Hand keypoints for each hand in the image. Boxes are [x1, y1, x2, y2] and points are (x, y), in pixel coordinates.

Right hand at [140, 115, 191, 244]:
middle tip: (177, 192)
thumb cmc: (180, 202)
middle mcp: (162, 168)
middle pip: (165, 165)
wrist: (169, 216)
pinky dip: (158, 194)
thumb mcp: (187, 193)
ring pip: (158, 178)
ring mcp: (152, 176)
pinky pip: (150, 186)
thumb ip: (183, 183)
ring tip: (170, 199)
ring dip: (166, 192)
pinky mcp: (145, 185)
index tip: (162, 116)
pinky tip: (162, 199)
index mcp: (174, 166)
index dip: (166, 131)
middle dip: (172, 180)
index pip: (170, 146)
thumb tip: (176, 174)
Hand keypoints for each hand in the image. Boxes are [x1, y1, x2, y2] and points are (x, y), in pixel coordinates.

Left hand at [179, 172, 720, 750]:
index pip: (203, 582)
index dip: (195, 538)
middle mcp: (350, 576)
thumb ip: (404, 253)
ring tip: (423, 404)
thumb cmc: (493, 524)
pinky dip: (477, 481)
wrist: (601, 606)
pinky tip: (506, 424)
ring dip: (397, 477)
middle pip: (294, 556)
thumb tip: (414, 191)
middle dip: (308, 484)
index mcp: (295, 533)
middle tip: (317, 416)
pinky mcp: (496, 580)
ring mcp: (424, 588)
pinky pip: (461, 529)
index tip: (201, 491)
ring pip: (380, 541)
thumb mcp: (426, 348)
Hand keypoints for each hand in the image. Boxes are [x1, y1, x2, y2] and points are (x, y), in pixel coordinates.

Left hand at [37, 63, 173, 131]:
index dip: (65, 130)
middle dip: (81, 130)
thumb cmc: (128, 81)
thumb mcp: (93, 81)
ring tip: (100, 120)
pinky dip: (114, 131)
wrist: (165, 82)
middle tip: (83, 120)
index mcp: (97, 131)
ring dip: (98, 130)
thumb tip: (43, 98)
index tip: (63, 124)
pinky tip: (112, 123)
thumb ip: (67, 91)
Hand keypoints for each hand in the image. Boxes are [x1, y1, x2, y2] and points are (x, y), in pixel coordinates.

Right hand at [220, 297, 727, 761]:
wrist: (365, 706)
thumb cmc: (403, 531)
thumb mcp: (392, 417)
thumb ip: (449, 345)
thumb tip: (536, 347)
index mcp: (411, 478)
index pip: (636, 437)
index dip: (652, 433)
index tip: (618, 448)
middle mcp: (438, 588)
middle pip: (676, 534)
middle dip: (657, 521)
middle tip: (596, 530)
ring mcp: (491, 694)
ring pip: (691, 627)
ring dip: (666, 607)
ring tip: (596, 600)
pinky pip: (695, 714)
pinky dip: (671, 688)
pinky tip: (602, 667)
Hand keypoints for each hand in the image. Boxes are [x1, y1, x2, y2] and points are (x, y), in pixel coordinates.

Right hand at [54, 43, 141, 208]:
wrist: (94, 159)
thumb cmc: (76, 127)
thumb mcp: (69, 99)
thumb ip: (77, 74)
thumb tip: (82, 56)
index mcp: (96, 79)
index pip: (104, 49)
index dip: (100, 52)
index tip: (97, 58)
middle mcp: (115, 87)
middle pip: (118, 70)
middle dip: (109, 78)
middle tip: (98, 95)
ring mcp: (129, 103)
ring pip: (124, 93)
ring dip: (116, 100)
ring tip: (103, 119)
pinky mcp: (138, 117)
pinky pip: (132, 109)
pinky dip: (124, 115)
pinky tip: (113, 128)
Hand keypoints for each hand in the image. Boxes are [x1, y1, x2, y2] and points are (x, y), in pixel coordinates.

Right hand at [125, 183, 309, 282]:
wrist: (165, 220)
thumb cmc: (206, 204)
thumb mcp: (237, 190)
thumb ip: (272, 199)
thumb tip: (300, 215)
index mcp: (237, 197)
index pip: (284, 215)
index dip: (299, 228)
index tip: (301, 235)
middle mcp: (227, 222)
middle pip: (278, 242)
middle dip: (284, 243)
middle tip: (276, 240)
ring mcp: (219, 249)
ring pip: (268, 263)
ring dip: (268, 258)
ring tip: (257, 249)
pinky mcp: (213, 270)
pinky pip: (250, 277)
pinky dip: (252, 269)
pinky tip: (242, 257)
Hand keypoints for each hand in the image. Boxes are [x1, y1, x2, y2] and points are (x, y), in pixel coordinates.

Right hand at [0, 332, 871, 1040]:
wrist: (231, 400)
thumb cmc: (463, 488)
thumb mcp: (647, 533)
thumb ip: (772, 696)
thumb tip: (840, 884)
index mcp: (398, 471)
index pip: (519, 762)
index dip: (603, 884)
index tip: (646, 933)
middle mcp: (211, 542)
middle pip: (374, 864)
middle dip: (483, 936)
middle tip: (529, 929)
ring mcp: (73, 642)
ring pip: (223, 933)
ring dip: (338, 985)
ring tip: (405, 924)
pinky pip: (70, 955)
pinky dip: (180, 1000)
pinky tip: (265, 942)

+--

HOW TO COMPLETE THIS TASK ->
Some lines above contain the word "Right". Copy each of them.

EXERCISE RESULT ->
Right hand at [140, 115, 191, 244]:
Right hand at [220, 297, 727, 761]:
Right hand at [54, 43, 141, 208]:
Right hand at [125, 183, 309, 282]:
Right hand at [0, 332, 871, 1040]:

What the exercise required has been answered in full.